Task requirements: Rewrite the material below with "street-level" replaced by "storefront" and everything else unchanged. Leave the picture out of your answer.

Supplied material:
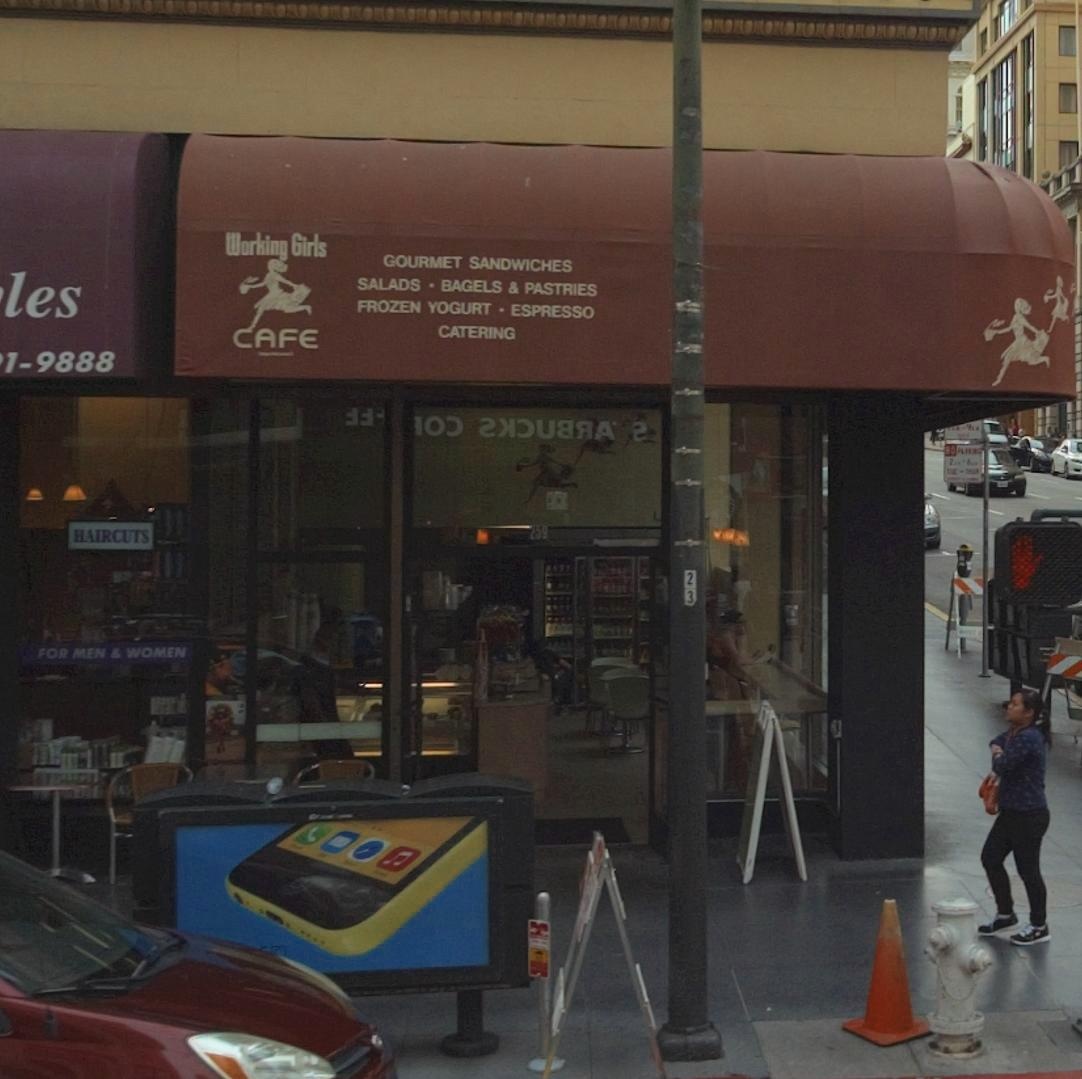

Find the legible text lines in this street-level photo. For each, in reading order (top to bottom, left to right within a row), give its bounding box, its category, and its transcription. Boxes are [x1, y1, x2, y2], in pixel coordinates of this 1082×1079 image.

[224, 230, 327, 262] BusinessName: Working Girls
[382, 253, 573, 273] None: GOURMET SANDWICHES
[2, 269, 83, 320] BusinessName: les
[356, 276, 598, 298] None: SALADS * BAGELS & PASTRIES
[356, 299, 596, 320] None: FROZEN YOGURT * ESPRESSO
[231, 327, 319, 350] BusinessName: CAFE
[437, 324, 517, 341] None: CATERING
[2, 350, 118, 374] None: 1-9888
[422, 415, 650, 443] None: O* ***U**A**
[73, 528, 151, 544] None: HAIRCUTS
[529, 524, 549, 540] StreetNumber: 259
[686, 570, 695, 605] None: 23
[36, 646, 187, 660] None: FOR MEN & WOMEN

Result:
Find the legible text lines in this storefront photo. For each, in reading order (top to bottom, left to right within a row), give its bounding box, its category, and its transcription. Boxes are [x1, y1, x2, y2], in pixel coordinates of this 1082×1079 image.

[224, 230, 327, 262] BusinessName: Working Girls
[382, 253, 573, 273] None: GOURMET SANDWICHES
[2, 269, 83, 320] BusinessName: les
[356, 276, 598, 298] None: SALADS * BAGELS & PASTRIES
[356, 299, 596, 320] None: FROZEN YOGURT * ESPRESSO
[231, 327, 319, 350] BusinessName: CAFE
[437, 324, 517, 341] None: CATERING
[2, 350, 118, 374] None: 1-9888
[422, 415, 650, 443] None: O* ***U**A**
[73, 528, 151, 544] None: HAIRCUTS
[529, 524, 549, 540] StreetNumber: 259
[686, 570, 695, 605] None: 23
[36, 646, 187, 660] None: FOR MEN & WOMEN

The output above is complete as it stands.